A standard 750mL bottle of 80-proof whiskey contains roughly 1,640 calories. At 90 proof, that's about 1,845 calories. At 100 proof, it jumps to approximately 2,050 calories. A 750mL bottle holds about 25.4 ounces, or roughly 17 standard 1.5oz shots. Multiply the per-shot calorie count by 17 and you'll get the bottle total. For perspective, that 80-proof bottle contains about the same calories as a large pepperoni pizza.
Does aging affect whiskey calories?
Not in any meaningful way. Aging develops flavor through chemical reactions with the wood — extracting vanillin, tannins, and color compounds — but these contribute negligible calories. While a small amount of alcohol evaporates through the barrel over time (the "angel's share"), the whiskey is proofed down to its final ABV before bottling anyway. A 12-year scotch at 43% ABV has the exact same calories as a 3-year scotch at 43% ABV. You're paying for flavor development and patience, not extra energy.

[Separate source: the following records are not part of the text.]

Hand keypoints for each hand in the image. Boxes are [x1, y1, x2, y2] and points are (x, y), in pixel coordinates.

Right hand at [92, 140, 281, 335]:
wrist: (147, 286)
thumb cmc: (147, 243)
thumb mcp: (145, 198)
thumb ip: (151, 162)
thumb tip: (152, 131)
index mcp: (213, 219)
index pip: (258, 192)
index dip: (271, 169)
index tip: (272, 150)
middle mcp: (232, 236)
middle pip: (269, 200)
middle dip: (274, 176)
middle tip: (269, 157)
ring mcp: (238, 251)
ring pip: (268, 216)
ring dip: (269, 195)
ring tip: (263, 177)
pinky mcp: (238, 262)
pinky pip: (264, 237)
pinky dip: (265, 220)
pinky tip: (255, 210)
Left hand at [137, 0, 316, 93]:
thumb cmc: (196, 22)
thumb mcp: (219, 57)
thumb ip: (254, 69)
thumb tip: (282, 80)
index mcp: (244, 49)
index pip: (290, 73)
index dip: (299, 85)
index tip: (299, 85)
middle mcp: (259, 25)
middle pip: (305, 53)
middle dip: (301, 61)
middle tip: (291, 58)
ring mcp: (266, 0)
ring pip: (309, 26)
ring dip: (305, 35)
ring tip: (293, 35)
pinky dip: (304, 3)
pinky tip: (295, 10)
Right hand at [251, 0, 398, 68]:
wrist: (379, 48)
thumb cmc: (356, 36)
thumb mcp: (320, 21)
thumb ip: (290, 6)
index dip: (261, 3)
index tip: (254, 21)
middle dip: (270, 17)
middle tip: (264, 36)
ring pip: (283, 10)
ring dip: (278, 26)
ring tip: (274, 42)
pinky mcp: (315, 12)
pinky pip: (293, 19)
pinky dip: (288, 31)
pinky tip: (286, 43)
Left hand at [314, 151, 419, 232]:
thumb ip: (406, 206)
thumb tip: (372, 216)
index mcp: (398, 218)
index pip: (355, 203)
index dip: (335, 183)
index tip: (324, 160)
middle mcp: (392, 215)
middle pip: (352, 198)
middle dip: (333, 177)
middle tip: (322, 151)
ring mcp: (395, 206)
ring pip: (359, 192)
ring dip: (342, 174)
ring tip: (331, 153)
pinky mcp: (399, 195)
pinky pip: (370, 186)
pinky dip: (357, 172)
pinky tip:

Do whiskey mixers add a lot of calories?
They can completely transform the equation. A whiskey neat is 97 calories. Add regular Coca-Cola (8oz) and you're at roughly 235. Add ginger beer for a Kentucky Mule and you're at about 195. A Whiskey Sour with simple syrup and egg white runs around 200 calories. An Irish Coffee with sugar and cream can hit 250+.
The lowest-calorie mixer options are soda water (zero calories), diet sodas (zero to minimal calories), and a simple squeeze of citrus. If you're watching your intake, the mixer choice matters significantly more than which whiskey brand you're pouring. A bottom-shelf bourbon with soda water has fewer calories than a top-shelf bourbon with Coke.